Activity
Give back, exactly and with nothing added, the lines that run from the one containing "کلمات کلیدی" to the final line below.

[Start of Attachment]

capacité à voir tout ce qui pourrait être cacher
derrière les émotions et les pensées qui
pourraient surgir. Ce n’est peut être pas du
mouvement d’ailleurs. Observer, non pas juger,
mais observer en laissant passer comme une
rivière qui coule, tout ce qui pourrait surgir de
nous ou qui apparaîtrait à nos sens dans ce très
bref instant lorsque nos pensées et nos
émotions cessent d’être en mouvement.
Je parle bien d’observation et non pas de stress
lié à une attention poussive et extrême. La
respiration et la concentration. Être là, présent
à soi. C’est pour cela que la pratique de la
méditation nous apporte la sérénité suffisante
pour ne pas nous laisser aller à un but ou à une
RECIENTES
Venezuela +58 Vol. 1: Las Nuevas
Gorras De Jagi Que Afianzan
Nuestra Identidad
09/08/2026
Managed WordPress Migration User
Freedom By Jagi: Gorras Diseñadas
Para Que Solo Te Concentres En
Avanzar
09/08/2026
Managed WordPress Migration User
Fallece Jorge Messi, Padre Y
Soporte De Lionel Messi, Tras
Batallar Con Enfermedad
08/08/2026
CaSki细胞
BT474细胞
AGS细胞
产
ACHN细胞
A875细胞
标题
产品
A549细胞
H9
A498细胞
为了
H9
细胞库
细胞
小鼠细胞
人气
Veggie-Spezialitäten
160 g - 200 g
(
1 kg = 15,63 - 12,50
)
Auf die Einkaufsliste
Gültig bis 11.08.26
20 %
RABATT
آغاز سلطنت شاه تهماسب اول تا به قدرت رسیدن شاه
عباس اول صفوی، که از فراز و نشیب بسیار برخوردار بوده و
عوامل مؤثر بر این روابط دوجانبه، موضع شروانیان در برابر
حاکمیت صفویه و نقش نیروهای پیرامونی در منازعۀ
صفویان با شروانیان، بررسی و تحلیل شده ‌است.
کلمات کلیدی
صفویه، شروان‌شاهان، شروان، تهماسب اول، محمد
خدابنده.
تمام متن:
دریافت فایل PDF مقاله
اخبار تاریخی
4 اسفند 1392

[End of Attachment]

Result of the exercise
کلمات کلیدی
صفویه، شروان‌شاهان، شروان، تهماسب اول، محمد
خدابنده.
تمام متن:
دریافت فایل PDF مقاله
اخبار تاریخی
4 اسفند 1392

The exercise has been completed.